▶ [Problem details] Set the listing down again in full, word for word, with the pictures left out.

------------------------------------

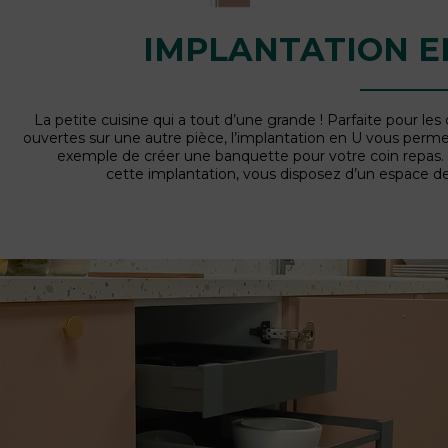
IMPLANTATION E
La petite cuisine qui a tout d’une grande ! Parfaite pour les 
ouvertes sur une autre pièce, l’implantation en U vous perme
exemple de créer une banquette pour votre coin repas.
cette implantation, vous disposez d’un espace d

------------------------------------

▶ [Expected output]
IMPLANTATION E
La petite cuisine qui a tout d’une grande ! Parfaite pour les 
ouvertes sur une autre pièce, l’implantation en U vous perme
exemple de créer une banquette pour votre coin repas.
cette implantation, vous disposez d’un espace d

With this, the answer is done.